### ФРАГМЕНТ ТЕКСТА
──────────

С кем прощался покойник?

Труп Евгения Михайловича обнаружили лишь через три дня, когда в понедельник он не вышел на работу, а на телефонные звонки никто не отвечал. Приехали несколько сослуживцев, собрались соседи. Хотели выломать дверь. Но она оказалась открытой. В обеих комнатах ухоженной квартиры царила стерильная чистота. Ни малейших следов присутствия постороннего человека. Деньги, ценности, коллекция картин и табакерок - на месте. И даже записка, лежавшая посредине обеденного стола, была написана не второпях, а каллиграфическим почерком, которым он выписывал рецепты. "В моей смерти виноват сам. Бесплатный сыр бывает только в мышеловке. Вы простите меня, если сможете, а я себя никогда не прошу".
У кого просил прощения Евгений Михайлович? Две его знакомые, с которыми я потом встретилась, утверждали - у них. То есть каждая считала, что у нее. Дочь Евгения Михайловича  -  Марина  -  была  уверена,   что имелись в виду она и ее мать- первая жена покойного. Давняя близкая подруга  Евгения Михайловича - Наташа - не сомневалась, что речь идет о ней и ее сыне.
Евгений Михайлович женился рано, когда учился на третьем курсе института. В основном потому, что должен был родиться ребенок. Тем не менее, брак можно было назвать даже удачным: Нина Павловна (тогда еще просто Ниночка-библиотекарша) характер имела тихий, покладистый и превыше всех земных благ ценила домашний уют и хорошее настроение мужа. С уютом было сложно. Молодые долго скитались по углам, потом получили восьмиметровую комнатушку в аварийном доме.
В общем, все как у всех. Но второе - хорошее настроение мужа - Нина обеспечивала всегда, в любых условиях. Евгений Михайлович не вставал по ночам к ребенку, не бегал по магазинам в поисках продуктов, не выслушивал бесконечных жалоб жены на нехватку денег, на плохое самочувствие, на склочных соседей. Более того, он был абсолютно свободен в своих действиях и не был обязан отчитываться за каждый шаг. Его это устраивало.

──────────

### ВЫДЕРЖКИ ИЗ ДАННЫХ
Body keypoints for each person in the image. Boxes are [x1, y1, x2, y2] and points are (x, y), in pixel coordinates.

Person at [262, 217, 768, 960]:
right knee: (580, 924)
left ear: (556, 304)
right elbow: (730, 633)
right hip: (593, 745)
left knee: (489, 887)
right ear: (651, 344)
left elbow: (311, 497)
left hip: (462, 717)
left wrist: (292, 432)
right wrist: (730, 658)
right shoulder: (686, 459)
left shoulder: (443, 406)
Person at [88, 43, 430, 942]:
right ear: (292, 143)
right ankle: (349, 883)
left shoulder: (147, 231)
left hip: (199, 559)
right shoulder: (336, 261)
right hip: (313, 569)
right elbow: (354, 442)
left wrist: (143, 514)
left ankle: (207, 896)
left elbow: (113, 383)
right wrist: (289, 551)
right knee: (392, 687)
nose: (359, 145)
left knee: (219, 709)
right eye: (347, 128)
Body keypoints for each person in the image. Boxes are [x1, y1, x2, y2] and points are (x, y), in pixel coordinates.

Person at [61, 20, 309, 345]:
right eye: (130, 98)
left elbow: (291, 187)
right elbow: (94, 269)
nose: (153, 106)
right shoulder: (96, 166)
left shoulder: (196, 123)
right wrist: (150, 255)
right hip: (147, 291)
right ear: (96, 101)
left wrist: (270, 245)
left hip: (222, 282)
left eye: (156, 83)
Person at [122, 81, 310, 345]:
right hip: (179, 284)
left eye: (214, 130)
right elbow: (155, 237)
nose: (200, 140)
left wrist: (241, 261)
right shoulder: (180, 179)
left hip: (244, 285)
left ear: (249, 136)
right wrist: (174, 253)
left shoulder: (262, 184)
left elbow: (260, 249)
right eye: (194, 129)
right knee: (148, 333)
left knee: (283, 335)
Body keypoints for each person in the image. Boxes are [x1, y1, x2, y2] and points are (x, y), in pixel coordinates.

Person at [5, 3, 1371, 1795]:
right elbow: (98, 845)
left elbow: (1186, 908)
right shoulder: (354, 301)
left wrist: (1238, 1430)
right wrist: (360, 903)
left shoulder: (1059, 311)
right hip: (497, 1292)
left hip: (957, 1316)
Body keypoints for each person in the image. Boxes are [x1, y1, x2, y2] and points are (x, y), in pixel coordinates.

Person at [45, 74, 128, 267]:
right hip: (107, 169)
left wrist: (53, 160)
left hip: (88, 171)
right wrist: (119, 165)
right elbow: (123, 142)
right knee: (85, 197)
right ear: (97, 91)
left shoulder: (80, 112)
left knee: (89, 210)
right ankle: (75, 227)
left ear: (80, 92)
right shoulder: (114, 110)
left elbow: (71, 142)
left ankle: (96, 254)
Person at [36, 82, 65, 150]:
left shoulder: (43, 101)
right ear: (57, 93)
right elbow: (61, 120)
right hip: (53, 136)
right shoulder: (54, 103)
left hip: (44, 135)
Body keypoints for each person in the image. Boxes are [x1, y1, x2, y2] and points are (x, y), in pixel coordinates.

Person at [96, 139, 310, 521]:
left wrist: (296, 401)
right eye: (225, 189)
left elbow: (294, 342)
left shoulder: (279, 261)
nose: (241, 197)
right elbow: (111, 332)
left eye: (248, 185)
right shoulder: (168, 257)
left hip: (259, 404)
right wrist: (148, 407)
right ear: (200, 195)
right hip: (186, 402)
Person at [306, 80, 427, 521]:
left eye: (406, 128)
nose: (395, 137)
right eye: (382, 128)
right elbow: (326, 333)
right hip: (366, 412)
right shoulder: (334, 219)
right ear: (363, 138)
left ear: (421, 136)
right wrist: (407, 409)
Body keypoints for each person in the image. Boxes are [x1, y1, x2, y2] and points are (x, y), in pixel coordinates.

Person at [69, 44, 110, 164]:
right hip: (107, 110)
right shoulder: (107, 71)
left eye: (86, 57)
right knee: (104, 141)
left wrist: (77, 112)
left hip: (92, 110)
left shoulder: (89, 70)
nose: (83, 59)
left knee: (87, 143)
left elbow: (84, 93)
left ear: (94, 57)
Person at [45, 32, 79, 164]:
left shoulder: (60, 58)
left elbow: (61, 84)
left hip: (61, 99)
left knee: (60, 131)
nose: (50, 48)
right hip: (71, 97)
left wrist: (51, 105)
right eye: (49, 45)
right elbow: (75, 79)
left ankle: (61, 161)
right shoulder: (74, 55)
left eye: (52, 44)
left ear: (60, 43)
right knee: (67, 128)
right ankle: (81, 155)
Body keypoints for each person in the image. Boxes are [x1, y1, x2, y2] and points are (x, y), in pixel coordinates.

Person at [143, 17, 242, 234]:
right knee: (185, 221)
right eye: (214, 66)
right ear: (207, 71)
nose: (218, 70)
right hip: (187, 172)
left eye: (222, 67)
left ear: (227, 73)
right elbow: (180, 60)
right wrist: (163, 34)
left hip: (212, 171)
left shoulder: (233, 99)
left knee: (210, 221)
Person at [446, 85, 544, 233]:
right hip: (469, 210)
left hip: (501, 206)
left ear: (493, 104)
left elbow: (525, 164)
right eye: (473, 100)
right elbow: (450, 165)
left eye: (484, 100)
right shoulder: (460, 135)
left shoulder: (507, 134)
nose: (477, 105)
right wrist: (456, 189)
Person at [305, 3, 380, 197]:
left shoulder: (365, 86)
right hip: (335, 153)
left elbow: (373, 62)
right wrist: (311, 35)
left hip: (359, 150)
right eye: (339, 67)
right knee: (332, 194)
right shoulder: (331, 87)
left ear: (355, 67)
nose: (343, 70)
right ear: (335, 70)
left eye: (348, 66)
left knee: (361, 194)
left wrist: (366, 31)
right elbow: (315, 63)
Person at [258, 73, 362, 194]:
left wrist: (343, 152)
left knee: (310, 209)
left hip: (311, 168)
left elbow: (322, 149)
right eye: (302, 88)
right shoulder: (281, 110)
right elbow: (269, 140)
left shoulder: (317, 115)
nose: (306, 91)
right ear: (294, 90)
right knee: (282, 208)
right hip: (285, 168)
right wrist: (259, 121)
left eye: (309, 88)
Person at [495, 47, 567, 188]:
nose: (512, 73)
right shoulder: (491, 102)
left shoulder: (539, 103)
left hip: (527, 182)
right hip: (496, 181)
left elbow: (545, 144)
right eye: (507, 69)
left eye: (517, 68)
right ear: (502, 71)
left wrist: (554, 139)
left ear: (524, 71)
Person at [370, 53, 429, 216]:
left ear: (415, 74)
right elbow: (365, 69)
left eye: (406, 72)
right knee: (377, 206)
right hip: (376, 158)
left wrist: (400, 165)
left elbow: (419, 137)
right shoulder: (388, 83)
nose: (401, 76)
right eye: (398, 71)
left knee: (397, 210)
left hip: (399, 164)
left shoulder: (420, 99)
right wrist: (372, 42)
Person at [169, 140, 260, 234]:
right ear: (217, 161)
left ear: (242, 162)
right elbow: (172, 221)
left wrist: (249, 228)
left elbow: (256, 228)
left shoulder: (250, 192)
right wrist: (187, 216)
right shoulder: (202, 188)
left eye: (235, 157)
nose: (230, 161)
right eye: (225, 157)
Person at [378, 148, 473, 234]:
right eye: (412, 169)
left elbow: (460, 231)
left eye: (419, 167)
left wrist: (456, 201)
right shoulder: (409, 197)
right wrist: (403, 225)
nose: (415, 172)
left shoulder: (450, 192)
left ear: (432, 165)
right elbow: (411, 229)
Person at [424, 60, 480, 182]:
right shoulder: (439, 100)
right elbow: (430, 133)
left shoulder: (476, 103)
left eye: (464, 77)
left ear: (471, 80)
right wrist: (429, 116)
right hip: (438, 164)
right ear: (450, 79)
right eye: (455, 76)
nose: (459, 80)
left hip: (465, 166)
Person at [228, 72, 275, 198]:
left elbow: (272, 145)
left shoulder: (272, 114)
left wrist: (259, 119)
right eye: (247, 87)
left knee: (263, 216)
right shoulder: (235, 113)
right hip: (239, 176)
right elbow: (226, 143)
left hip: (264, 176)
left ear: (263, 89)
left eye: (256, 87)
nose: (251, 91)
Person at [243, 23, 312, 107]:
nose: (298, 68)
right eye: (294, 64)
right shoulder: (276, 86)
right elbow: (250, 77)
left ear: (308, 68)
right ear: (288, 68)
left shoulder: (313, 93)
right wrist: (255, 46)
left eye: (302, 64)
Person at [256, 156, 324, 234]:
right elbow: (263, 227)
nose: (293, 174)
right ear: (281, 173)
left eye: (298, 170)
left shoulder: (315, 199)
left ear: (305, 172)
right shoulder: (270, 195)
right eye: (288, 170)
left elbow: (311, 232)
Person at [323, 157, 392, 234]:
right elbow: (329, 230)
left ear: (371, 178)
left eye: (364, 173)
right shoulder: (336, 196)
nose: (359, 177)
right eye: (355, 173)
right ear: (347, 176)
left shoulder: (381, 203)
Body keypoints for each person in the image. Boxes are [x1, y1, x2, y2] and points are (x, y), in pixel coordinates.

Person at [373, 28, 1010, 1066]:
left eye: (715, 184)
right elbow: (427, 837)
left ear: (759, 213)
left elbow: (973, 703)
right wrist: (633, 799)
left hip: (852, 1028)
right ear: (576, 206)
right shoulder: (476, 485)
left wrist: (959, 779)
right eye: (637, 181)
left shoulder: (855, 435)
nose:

──────────

### ЗАДАНИЕ
Продолжите текст о смерти Евгения Михайловича, начав сразу после его последнего предложения.

### ОТВЕТ
С виду безоблачная семейная идиллия длилась ни много ни мало восемнадцать лет. На следующий день после 18-летия дочери Марины Евгений Михайлович собрал два чемодана и ушел из выстраданной, вылизанной квартиры, от любящей тихой жены. Просто ушел. Сначала жил в пустовавшей комнате приятеля. Потом, после официального развода купил собственную двухкомнатную кооперативную. И больше никогда не встречался с бывшей женой, несмотря на все ее просьбы. А с Мариной виделся раз в год - в день ее рождения, в каком-нибудь ресторане. Ужинал с ней, вручал подарок и исчезал еще на год.
-Мама "сломалась" почти мгновенно, - рассказывала Марина. - Когда отец ушел, ей было чуть больше сорока: как мне сейчас. Плакала с утра до вечера, не спала ночами. Курить начала - только что пить не пробовала. И все спрашивала: "Почему он ушел? Что я делала не так?". И никто ей ничего не мог ответить. Отец ведь не к кому-то ушел, а от нее. То есть от нас. Он всегда жил так, как ему было удобно, мог не ночевать дома или сутками не выходить из своей комнаты. Даже телефоном мы пользовались только тогда, когда он разрешал: иногда он просто запирал аппарат у себя и уходил.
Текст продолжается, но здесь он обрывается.